** Start of Excerpt **
The ultimate guide to Fifa 2018 in Russia
I vividly remember my first live Fifa World Cup match, when Spain faced off against Paraguay in Johannesburg’s Ellis Park Stadium. While Spain, the pre-tournament favourites, eked out a win, my lasting memory of that 3 July 2010 night is not of the game itself. It is of walking towards my seat before play started as the tournament’s promotional anthem, K’naan’s Wavin’ Flag, played on the stadium speakers. As the chorus They’ll call me ‘Freedom’, just like a wavin’ flag rang out, I looked into the stands filled with thousands of people waving flags from across the world.
It was a surreal moment.
For sports fans, few experiences rival the thrill of seeing a Fifa World Cup match live. though planning that experience can be a challenge. If you’re hoping to attend the 2018 Fifa World Cup, here’s a primer.
The 2018 tournament will be held in Russia, from 14 June-15 July, and will feature 32 countries. There will be 64 matches in 11 cities.
** End of Excerpt **
Stated task A: In the records, take the stretch from the line containing "common name: Siberian melicgrass" through the line containing "genus: Gaillardia" and replace "common name" with "vernacular name", leaving everything else unchanged. Output only those lines.
** Start of Listed entries **
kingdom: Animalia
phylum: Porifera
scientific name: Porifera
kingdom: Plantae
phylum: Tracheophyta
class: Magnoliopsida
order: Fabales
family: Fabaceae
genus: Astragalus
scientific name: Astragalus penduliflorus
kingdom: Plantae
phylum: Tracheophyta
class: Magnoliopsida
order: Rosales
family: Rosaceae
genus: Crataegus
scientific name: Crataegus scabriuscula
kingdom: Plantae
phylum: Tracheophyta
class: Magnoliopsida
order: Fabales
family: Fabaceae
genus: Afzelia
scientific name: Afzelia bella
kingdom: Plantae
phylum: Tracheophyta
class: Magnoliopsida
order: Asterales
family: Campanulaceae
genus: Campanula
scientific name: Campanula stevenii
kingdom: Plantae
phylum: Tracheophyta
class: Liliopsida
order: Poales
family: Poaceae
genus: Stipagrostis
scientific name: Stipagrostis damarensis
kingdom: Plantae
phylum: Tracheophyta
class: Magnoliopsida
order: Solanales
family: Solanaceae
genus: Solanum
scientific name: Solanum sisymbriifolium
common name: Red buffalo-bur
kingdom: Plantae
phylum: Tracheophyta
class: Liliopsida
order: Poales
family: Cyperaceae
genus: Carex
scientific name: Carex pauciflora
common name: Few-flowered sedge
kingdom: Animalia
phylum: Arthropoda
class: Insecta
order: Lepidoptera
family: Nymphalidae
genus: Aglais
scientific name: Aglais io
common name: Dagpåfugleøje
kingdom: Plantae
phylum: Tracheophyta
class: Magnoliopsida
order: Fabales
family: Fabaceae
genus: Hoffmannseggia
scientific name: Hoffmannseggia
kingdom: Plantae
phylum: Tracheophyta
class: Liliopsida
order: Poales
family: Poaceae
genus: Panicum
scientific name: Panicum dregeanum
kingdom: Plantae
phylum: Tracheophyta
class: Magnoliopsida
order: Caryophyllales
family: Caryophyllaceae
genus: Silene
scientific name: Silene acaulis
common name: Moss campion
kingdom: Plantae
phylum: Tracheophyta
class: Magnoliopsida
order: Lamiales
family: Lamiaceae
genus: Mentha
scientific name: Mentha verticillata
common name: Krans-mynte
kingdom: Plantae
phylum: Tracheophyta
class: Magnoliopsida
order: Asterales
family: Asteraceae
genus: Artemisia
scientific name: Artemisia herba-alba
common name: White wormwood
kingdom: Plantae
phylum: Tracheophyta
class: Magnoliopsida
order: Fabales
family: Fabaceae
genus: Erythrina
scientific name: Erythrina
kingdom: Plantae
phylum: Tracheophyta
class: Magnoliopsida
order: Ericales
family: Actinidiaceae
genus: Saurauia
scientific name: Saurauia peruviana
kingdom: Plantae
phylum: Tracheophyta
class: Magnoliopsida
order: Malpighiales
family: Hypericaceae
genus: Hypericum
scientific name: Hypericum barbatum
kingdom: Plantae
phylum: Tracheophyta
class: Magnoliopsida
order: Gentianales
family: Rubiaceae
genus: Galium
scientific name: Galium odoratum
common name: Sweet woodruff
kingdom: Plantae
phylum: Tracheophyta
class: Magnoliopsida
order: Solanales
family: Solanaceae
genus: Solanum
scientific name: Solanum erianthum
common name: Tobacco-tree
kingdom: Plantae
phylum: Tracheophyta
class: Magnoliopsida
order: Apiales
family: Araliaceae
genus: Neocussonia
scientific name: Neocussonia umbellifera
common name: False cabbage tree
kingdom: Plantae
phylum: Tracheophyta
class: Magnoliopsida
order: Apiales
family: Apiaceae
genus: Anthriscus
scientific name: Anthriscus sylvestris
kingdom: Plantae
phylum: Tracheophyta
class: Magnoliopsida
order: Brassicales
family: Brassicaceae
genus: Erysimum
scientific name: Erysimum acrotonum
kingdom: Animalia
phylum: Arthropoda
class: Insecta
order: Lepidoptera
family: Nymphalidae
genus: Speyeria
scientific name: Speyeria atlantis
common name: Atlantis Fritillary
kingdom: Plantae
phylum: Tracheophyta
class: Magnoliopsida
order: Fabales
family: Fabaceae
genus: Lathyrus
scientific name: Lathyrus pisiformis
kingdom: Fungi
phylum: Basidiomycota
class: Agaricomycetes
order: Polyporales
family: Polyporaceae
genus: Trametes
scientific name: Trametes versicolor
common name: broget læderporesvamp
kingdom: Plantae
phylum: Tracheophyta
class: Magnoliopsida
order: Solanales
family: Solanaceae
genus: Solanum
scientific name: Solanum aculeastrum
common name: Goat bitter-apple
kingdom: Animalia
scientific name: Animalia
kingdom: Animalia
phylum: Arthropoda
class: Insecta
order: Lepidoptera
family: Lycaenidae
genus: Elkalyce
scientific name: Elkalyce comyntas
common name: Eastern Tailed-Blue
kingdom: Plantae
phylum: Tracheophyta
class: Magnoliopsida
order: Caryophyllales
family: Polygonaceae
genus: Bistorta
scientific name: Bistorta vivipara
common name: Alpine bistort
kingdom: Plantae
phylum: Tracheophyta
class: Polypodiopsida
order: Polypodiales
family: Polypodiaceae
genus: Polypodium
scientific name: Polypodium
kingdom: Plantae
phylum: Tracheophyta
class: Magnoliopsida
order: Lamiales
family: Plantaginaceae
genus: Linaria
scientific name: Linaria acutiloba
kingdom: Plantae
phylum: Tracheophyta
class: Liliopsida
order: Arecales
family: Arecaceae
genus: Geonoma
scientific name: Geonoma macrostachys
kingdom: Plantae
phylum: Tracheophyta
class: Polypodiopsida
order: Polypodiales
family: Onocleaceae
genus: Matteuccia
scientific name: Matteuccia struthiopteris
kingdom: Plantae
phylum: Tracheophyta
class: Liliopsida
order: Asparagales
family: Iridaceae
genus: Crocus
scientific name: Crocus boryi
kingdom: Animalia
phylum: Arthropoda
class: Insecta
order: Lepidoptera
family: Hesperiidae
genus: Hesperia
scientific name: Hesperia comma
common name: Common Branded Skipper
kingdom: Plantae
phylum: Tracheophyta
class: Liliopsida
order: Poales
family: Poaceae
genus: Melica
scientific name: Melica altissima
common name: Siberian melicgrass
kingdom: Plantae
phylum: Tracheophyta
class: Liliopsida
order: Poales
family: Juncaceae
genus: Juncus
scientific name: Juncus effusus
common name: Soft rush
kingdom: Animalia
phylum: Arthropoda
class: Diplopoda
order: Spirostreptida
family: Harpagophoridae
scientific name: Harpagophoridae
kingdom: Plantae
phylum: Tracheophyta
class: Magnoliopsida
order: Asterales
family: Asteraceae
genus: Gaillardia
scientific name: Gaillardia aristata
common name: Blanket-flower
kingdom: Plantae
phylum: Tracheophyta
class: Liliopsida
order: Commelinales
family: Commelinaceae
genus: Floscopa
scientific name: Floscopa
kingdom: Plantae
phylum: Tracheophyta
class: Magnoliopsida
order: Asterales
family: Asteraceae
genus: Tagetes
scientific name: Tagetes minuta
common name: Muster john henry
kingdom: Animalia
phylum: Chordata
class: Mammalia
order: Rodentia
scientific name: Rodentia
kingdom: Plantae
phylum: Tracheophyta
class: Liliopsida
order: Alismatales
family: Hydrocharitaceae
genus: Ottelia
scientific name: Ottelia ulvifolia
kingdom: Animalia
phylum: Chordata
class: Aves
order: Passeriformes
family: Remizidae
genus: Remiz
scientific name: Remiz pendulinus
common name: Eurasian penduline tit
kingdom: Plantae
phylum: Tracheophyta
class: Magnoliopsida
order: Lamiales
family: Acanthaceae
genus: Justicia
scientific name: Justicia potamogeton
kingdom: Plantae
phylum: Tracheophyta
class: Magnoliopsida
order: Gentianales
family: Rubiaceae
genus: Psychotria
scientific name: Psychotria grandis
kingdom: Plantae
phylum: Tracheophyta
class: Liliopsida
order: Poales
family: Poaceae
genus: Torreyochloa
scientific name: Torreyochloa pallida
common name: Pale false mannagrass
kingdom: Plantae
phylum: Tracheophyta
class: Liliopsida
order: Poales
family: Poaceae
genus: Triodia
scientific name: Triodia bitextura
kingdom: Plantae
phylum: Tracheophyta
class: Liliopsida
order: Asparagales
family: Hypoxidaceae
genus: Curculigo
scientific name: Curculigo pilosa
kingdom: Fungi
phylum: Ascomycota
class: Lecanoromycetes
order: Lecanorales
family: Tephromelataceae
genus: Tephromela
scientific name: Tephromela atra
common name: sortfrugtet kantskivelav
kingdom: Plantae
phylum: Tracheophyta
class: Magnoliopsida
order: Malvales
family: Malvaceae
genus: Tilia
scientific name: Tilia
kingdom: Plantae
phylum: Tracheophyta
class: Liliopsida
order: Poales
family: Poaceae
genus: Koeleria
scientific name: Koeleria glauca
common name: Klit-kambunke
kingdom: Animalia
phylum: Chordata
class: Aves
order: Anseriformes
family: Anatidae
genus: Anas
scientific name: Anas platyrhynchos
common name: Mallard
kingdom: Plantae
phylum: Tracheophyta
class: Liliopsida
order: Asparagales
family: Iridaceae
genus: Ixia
** End of Listed entries **
Stated task B: Output the full World Cup guide verbatim.

Written reply A:
vernacular name: Siberian melicgrass
kingdom: Plantae
phylum: Tracheophyta
class: Liliopsida
order: Poales
family: Juncaceae
genus: Juncus
scientific name: Juncus effusus
vernacular name: Soft rush
kingdom: Animalia
phylum: Arthropoda
class: Diplopoda
order: Spirostreptida
family: Harpagophoridae
scientific name: Harpagophoridae
kingdom: Plantae
phylum: Tracheophyta
class: Magnoliopsida
order: Asterales
family: Asteraceae
genus: Gaillardia

Written reply B:
The ultimate guide to Fifa 2018 in Russia
I vividly remember my first live Fifa World Cup match, when Spain faced off against Paraguay in Johannesburg’s Ellis Park Stadium. While Spain, the pre-tournament favourites, eked out a win, my lasting memory of that 3 July 2010 night is not of the game itself. It is of walking towards my seat before play started as the tournament’s promotional anthem, K’naan’s Wavin’ Flag, played on the stadium speakers. As the chorus They’ll call me ‘Freedom’, just like a wavin’ flag rang out, I looked into the stands filled with thousands of people waving flags from across the world.
It was a surreal moment.
For sports fans, few experiences rival the thrill of seeing a Fifa World Cup match live. though planning that experience can be a challenge. If you’re hoping to attend the 2018 Fifa World Cup, here’s a primer.
The 2018 tournament will be held in Russia, from 14 June-15 July, and will feature 32 countries. There will be 64 matches in 11 cities.